Product Documentation

Fixes and Changes in SKFS 4.19.0

 

#

Explanation

RFE-314

Add support to store additional credential properties for a registered FIDO credential

In any SKFS environment, it is possible to register a large number (ex. hundreds) of FIDO credentials for a single username. While this may be uncommon, the SKFS has no problems handling it. However there is a disconnect with how the WebAuthn specification does not define a formal limit on how many credentials a browser may present to the user. There is a possibility that browsers may have constraints on how many credential id's can be sent during a FIDO authentication operation in the 'allowedCredentials' array, potentially resulting in an incomplete FIDO credential selection. This change adds additional properties attached to registered credentials to provide the relying party the ability to filter or prioritize credentials that are presented to the user while conforming to any size limits that browsers may impose. SKFS makes this optional feature available with v4.19.0.

This new feature is disabled by default and can be enabled by an administrator by updating the 'skfs.cfg.property.store.credentialproperties' property in the '/usr/local/strongauth/skfs/etc/skfs-configuration.properties' file. This property accepts 'true' or 'false' as values.

═══

Can you rewrite the SKFS 4.19.0 fixes note, starting with "In any SKFS" and going on through "available with v4.19.0.", changing "relying party" to "service provider"?

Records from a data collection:
═══

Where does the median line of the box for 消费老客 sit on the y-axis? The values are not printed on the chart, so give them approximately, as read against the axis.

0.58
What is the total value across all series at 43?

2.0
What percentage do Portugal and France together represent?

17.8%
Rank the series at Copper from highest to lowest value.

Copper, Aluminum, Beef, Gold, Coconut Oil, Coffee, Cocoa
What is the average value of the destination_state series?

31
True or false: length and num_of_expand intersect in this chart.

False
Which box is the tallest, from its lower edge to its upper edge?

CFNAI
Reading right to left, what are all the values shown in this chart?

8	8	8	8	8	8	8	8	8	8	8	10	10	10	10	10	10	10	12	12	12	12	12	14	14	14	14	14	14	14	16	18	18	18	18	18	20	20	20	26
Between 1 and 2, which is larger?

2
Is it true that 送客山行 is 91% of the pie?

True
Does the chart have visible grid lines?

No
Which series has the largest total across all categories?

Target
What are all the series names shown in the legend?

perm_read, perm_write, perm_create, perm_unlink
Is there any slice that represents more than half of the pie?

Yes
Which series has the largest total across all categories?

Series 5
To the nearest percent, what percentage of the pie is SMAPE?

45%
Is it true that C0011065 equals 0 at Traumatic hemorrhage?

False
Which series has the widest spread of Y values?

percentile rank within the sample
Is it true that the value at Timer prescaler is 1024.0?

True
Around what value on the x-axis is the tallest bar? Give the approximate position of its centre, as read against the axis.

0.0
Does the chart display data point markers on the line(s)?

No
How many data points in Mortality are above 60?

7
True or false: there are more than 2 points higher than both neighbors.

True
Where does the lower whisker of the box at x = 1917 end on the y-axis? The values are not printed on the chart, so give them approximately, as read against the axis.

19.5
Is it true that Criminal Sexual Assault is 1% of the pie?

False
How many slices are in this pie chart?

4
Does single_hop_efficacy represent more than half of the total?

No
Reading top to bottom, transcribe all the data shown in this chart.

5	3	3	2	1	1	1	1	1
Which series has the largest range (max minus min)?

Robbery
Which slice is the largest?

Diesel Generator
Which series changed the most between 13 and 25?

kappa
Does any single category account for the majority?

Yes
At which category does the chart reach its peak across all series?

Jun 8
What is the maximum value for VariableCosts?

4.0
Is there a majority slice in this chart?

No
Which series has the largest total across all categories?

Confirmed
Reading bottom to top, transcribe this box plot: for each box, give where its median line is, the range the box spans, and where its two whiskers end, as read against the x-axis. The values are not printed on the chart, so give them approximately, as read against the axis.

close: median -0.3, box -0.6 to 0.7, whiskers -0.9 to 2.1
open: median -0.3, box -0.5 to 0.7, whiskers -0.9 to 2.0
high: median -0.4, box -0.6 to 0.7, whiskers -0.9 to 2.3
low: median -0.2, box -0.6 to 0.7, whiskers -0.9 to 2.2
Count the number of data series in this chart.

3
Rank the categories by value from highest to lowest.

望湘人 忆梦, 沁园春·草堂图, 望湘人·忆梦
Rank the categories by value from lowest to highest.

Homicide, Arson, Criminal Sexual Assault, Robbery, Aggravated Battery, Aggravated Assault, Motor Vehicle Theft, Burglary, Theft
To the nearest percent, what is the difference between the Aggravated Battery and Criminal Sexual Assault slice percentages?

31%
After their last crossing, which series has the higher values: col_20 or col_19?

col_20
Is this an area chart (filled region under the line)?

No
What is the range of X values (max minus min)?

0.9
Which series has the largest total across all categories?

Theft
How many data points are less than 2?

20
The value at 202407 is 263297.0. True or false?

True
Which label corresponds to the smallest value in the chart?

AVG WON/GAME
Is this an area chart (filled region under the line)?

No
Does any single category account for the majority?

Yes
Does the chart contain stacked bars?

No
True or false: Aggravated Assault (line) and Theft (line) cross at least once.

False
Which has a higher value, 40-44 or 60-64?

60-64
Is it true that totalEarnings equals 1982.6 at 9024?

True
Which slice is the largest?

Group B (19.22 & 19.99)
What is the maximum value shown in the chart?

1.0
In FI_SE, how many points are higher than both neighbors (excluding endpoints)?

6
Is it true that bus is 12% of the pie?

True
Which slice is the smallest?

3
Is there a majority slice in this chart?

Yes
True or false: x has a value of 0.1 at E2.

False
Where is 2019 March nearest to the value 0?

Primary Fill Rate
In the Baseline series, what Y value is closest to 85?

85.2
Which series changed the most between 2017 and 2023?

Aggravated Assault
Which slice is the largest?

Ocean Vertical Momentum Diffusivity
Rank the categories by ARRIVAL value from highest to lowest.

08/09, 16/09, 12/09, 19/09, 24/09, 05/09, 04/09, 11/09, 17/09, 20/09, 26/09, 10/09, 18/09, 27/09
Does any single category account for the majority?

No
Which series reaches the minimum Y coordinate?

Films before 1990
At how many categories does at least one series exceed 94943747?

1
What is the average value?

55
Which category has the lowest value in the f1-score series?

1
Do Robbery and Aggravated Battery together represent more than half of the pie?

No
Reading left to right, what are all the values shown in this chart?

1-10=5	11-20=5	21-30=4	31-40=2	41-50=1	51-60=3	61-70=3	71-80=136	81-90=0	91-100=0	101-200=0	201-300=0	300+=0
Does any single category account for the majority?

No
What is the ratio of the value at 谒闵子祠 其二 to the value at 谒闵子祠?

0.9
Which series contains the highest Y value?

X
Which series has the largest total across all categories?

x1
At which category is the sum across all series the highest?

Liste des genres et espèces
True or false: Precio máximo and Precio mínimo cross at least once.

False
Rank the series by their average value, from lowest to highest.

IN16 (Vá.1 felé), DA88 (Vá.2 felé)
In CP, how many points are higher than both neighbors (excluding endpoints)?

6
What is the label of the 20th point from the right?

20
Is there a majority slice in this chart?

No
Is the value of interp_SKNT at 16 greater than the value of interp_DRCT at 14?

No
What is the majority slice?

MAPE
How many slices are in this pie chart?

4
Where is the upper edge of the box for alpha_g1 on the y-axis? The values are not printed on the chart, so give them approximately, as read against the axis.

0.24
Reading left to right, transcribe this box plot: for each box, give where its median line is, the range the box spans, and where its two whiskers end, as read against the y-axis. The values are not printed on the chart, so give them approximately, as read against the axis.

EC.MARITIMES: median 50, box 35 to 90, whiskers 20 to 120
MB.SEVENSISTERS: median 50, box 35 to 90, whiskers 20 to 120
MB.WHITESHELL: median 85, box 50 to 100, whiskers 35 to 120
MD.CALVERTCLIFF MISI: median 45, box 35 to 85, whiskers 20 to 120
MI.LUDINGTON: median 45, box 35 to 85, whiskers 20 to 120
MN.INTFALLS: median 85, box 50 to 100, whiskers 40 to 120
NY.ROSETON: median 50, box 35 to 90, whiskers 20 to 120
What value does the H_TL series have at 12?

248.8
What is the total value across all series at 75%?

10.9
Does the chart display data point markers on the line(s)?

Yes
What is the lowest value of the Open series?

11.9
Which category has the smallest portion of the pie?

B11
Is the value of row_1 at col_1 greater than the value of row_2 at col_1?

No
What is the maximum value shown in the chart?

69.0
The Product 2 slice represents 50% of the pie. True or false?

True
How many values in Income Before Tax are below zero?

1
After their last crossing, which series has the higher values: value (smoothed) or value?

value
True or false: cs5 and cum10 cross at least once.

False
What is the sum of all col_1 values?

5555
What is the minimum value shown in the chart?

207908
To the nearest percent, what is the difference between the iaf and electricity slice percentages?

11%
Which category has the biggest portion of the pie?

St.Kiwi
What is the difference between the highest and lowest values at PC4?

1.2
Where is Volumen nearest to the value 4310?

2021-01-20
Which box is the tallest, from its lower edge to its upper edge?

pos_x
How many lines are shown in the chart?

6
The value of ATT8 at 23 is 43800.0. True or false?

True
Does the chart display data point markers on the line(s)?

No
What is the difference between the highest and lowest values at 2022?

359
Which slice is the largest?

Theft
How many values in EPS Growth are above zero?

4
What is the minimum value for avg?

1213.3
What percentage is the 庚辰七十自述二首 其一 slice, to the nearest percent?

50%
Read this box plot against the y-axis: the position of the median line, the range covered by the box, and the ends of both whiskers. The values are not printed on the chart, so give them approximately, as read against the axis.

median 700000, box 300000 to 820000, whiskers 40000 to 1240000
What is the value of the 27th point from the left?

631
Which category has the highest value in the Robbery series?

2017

═══

EXPECTED ANSWER -
In any SKFS environment, it is possible to register a large number (ex. hundreds) of FIDO credentials for a single username. While this may be uncommon, the SKFS has no problems handling it. However there is a disconnect with how the WebAuthn specification does not define a formal limit on how many credentials a browser may present to the user. There is a possibility that browsers may have constraints on how many credential id's can be sent during a FIDO authentication operation in the 'allowedCredentials' array, potentially resulting in an incomplete FIDO credential selection. This change adds additional properties attached to registered credentials to provide the service provider the ability to filter or prioritize credentials that are presented to the user while conforming to any size limits that browsers may impose. SKFS makes this optional feature available with v4.19.0.